▸ Selected excerpt:
==================================================
Your Dog is Definitely Copying You

Have you ever noticed your pup paw at a door handle, as if they might be trying to turn it like you? Sleep in the exact position you sleep in? How about tap at their food bin, almost as if they were trying to turn it? For the dog/cat homes, ever notice your pup trying to get up on the counter or elevated area that your cat usually hangs out in? We’ve all seen the meme of the husky laying on top of the fridge!

You aren’t crazy. Dogs are big ole copy cats! They absolutely mimic the actions of their pet parents and in interspecies homes, the actions of their cat brothers and sisters!

Okay, so that’s not a huge revelation for anyone with a pup in their lives but what IS truly amazing is just how deep that cognitive ability runs. 

Let’s rewind, like, a lot. As early as 1871, THE Charles Darwin (who was a HUGE doggo lover) recorded that dogs sometimes imitated the behaviors of other dogs AND people. He recorded these findings in The Decent of Man. (Cool, right???)
==================================================
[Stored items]
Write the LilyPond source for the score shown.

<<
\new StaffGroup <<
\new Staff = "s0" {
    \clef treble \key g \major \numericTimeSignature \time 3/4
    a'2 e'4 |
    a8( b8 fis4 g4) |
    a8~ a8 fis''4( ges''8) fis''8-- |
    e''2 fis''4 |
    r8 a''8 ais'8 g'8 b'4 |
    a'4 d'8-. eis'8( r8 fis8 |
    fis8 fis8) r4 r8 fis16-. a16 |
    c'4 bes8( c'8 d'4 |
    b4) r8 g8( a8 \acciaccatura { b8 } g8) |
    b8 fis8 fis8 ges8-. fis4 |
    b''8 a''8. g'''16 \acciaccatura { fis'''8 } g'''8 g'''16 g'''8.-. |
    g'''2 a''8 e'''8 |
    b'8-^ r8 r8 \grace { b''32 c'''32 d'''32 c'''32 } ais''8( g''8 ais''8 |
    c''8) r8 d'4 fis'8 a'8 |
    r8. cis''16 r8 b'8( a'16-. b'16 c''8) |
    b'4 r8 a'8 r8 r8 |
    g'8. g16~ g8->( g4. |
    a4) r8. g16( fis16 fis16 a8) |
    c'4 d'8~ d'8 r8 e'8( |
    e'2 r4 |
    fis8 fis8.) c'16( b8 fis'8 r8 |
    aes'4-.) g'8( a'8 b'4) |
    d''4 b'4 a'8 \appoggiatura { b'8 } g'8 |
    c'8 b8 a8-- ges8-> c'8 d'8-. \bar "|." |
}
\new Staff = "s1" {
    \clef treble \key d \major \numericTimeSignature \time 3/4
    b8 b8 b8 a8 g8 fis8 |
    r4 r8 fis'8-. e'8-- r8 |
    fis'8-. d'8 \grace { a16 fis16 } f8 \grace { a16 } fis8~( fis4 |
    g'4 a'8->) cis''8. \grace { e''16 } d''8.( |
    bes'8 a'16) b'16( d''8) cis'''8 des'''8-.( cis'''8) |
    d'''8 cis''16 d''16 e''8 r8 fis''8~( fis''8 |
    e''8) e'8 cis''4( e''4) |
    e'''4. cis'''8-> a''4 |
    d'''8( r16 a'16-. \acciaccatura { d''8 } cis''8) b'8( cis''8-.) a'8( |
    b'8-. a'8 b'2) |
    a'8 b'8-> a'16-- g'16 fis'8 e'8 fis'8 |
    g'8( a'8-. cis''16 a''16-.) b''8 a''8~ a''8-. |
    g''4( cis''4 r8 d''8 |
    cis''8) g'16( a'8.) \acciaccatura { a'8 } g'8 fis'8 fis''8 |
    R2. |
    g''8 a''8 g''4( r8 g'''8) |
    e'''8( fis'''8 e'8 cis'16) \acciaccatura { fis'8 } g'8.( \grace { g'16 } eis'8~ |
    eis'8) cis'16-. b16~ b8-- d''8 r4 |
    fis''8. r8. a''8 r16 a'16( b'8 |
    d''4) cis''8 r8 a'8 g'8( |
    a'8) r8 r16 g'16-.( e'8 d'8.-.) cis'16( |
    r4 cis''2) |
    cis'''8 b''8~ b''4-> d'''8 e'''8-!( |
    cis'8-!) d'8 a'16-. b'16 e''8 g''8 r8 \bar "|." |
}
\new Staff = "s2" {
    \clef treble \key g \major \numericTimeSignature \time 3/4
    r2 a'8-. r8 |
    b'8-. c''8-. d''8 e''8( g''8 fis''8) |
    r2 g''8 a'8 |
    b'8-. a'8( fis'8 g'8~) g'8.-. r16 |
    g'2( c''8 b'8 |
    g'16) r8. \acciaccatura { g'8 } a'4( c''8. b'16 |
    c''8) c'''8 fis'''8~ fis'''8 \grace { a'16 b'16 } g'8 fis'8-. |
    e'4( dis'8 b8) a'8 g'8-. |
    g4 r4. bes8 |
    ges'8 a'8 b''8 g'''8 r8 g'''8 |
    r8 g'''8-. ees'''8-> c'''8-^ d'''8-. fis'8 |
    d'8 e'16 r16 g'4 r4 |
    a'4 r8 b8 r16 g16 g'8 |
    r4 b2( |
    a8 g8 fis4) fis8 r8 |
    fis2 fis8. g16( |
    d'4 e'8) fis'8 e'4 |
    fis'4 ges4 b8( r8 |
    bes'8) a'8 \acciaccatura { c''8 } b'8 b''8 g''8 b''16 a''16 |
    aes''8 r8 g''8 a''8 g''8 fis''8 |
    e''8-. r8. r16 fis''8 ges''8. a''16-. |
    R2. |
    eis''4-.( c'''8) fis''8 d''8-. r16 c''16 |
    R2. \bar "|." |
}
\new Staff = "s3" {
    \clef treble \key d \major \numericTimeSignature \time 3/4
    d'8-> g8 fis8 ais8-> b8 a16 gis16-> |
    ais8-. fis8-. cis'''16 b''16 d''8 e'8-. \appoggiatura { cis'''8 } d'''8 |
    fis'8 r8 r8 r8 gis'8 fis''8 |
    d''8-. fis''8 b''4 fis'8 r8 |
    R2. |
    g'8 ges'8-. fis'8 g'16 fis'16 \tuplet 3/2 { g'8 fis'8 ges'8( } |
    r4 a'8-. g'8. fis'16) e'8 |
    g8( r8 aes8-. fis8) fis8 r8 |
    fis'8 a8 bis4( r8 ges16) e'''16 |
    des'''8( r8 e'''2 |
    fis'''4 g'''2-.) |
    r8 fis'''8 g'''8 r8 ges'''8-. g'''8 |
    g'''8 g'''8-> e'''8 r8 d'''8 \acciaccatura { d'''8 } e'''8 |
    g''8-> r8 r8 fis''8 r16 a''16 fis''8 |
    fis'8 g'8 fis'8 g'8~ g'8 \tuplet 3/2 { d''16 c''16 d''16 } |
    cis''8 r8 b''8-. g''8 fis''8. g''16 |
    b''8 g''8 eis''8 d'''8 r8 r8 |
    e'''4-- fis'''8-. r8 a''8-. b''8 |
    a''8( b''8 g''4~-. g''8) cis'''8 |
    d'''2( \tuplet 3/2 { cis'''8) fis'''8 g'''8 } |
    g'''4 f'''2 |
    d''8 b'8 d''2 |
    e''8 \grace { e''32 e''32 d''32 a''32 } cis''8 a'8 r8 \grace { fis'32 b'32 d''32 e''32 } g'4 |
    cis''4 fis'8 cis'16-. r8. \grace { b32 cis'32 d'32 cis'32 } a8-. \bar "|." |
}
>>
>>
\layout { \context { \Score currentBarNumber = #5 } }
==================================================
▸ Exercise requirements:
a) In one to three sentences, explain what the text on dogs copying their owners gives as the reason a dog in a home with a cat might try to get up on a counter where the cat usually hangs out.
b) Reproduce the passage of the text on dogs copying their owners starting at "Have you ever" and ending at "brothers and sisters!", renaming "pup" as "dog" wherever it appears.
The stored items are not required for any of the work here.

▸ List of answers:
a) Dogs are copycats that mimic the actions of their pet parents. In homes with more than one species, they also mimic the actions of their cat brothers and sisters.

b)
Have you ever noticed your dog paw at a door handle, as if they might be trying to turn it like you? Sleep in the exact position you sleep in? How about tap at their food bin, almost as if they were trying to turn it? For the dog/cat homes, ever notice your dog trying to get up on the counter or elevated area that your cat usually hangs out in? We’ve all seen the meme of the husky laying on top of the fridge!

You aren’t crazy. Dogs are big ole copy cats! They absolutely mimic the actions of their pet parents and in interspecies homes, the actions of their cat brothers and sisters!